Donald Trump accuse l’alt-right d’avoir sa part de responsabilité dans les violences à Charlottesville. Pourtant, une femme est morte, percutée par un conducteur néonazi. | KEVIN LAMARQUE / REUTERS

Qu’est-ce donc bien que l’alt-left ? La question agite bien des observateurs depuis mardi 15 août, quand dans un discours sur les violences meurtrières de Charlottesville, Donald Trump a tenté de minimiser le rôle des manifestants suprémacistes et néonazis. Le président américain a souligné la responsabilité, en face, d’une alt-left qu’il a accusée d’avoir été aussi violente :

« J’ai regardé de très près, de beaucoup plus près que la plupart des gens. Vous aviez un groupe d’un côté qui était agressif. Et vous aviez un groupe de l’autre côté qui était aussi très violent. Personne ne veut le dire. Que dire de l’alt-left qui a attaqué l’alt-right comme vous dites ? N’ont-ils pas une part de responsabilité ? »

Si l’alt-right, mouvance d’extrême droite anglophone ultraconnectée, a connu une importante médiatisation lors de la présidentielle de 2016, durant laquelle elle a activement soutenu Donald Trump, l’alt-left est bien moins connue. Et pour cause, ce prétendu courant n’a pas de définition, ne fait référence à aucune organisation et n’a pas de socle idéologique stable. A quoi donc fait référence Donald Trump ?

Diabolisation de l’adversaire

Cette alt-left correspond surtout à une construction de l’extrême droite américaine, qui agrège volontiers les mouvements antiracistes, des groupes de gauche, des associations féministes ou de défense des droits civiques. David Duke, ancien leader du Ku Kux Klan et soutien de Donald Trump, définit ainsi la prétendue alt-left comme des « communistes antifascistes/Black Lives Matter qui ont brûlé des cités, assassiné des policiers et en ont vicieusement attaqué des centaines ».

Sa mention par les tenants de l’alt-right rentre dans une logique de « fausse équivalence », une stratégie consistant à mettre en scène des comparaisons, sans tenir compte du contexte politique ou des faits historiques.

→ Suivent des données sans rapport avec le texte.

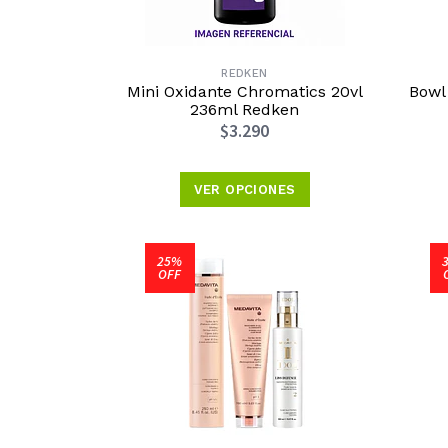
REDKEN
Mini Oxidante Chromatics 20vl
Bowl
236ml Redken
$3.290
VER OPCIONES
25%
OFF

Dès l’émergence auprès du grand public de l’alt-right à l’automne 2016, le terme alt-left a en fait servi d’épouvantail aux soutiens de Donald Trump. « L’alt-left CNN/MSNBC/New York Times/Washington Post recommence. Tous ceux que Trump nomme [à son gouvernement] sont immédiatement qualifiés de suprémacistes blancs », taclait ainsi sur Twitter l’animateur radio conservateur et soutien revendiqué du nouveau président américain, Mark Simone, en décembre 2016.

« Une expression créée de toutes pièces »

Mark Pitcavage, analyste de l’anti-Defamation League, interrogé par le New York Times, souligne que le terme ne renvoie historiquement à aucun groupe, mais sert à créer une équivalence entre l’extrême droite « et tout ce qui a l’air vaguement de gauche et qui ne plaît pas à celle-ci. Et de préciser : Il s’agit juste d’une expression créée de toutes pièces, un peu comme les gens qui qualifient les articles qui ne leur siéent pas de “fake news”. »

La réalité de l’alt-left, elle, est quasi inexistante. Il y a bien eu des tentatives de donner le change à l’alt-right en en reprenant la stratégie et les codes. C’est ainsi qu’apparaît fin 2016 une sous-catégorie dédiée sur Reddit, le forum anglophone le plus fréquenté au monde. Mais son premier message consiste à se demander… ce qu’alt-left doit recouvrir comme signification.

Ironiquement, Donald Trump lui-même n’a pas toujours utilisé le terme alt-left de manière péjorative. En mai dernier, il l’appliquait à son controversé stratège, le néoconservateur et libertarien Steve Bannon, président du site d’extrême droite Breitbart. Il l’utilisait alors pour décrire « un type très bien ».